**YOUR TASK**: Extract all lines from the data beneath that include the word "Comparison".

**DATA SECTION**:
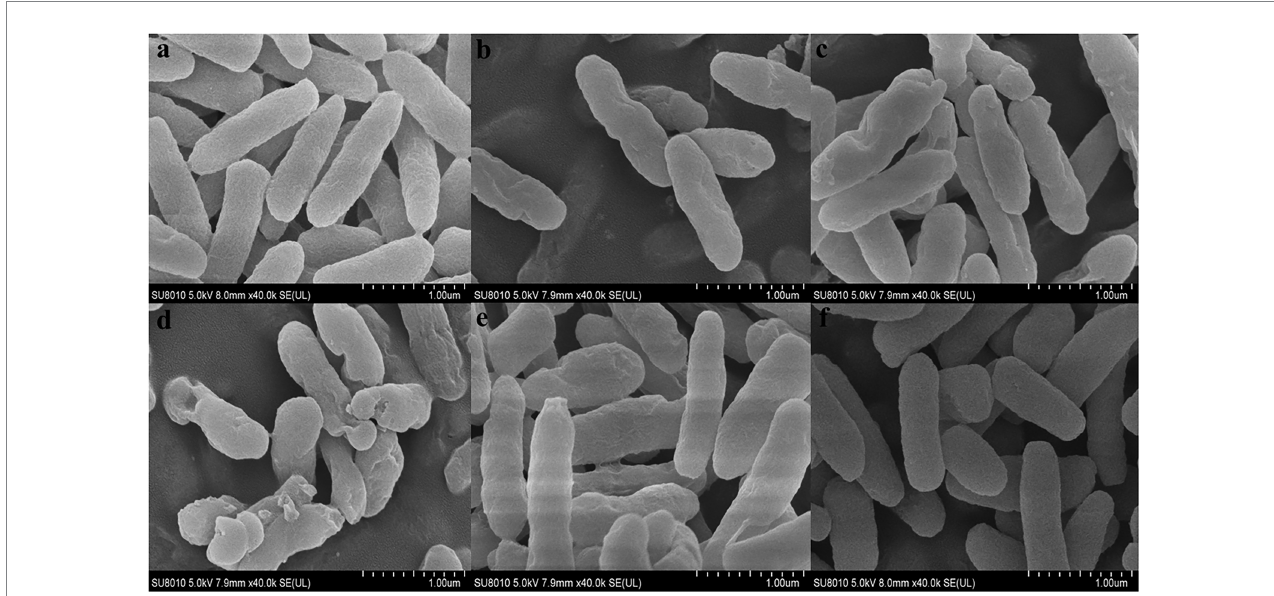
FIGURE 5 Effect on morphology of Pseudomonas aeruginosa cells. (A) Shows the Control group. (B) Shows the experimental group treated with FA. (C) Shows the experimental group treated with FC3. (D) Shows the experimental group treated with FC6. (E) Shows the experimental group treated with FC9. (F) Shows the experimental group treated with FC12.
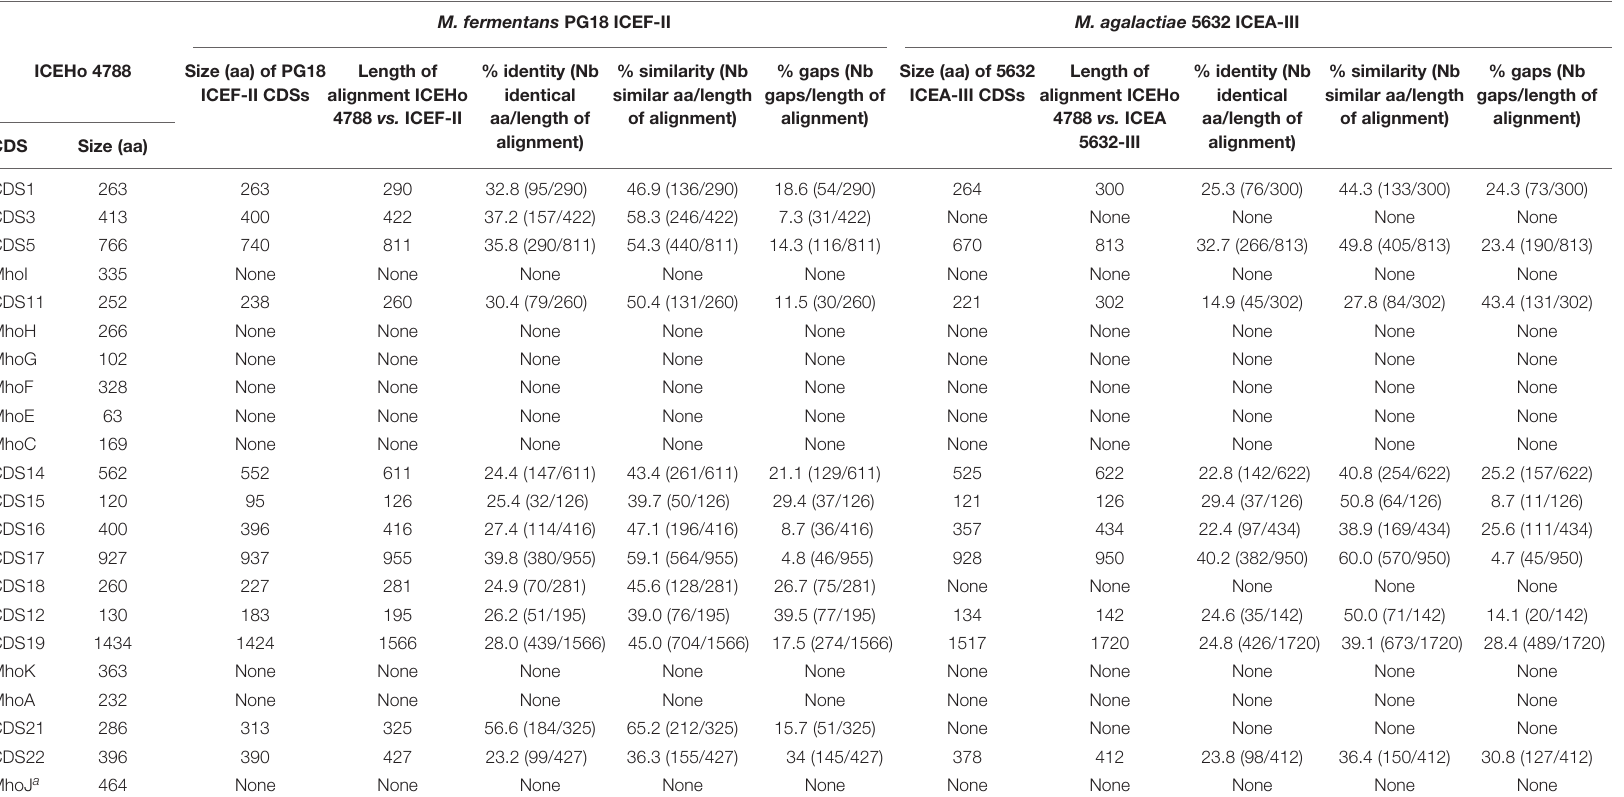
TABLE 3 | Comparison of CDSs from M. hominis ICEHo 4788 with CDSs from M. fermentans PG18 ICEF-II and M. agalactiae 5632 ICEA-III.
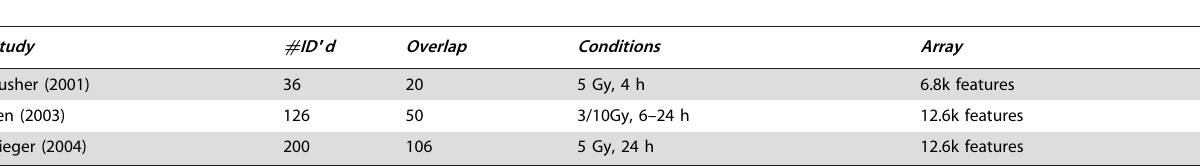
Table 3. Comparison of overlap between this study, and other published gene expression microarray radiation response papers.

**RESPONSE BELOW**:
TABLE 3 | Comparison of CDSs from M. hominis ICEHo 4788 with CDSs from M. fermentans PG18 ICEF-II and M. agalactiae 5632 ICEA-III.
Table 3. Comparison of overlap between this study, and other published gene expression microarray radiation response papers.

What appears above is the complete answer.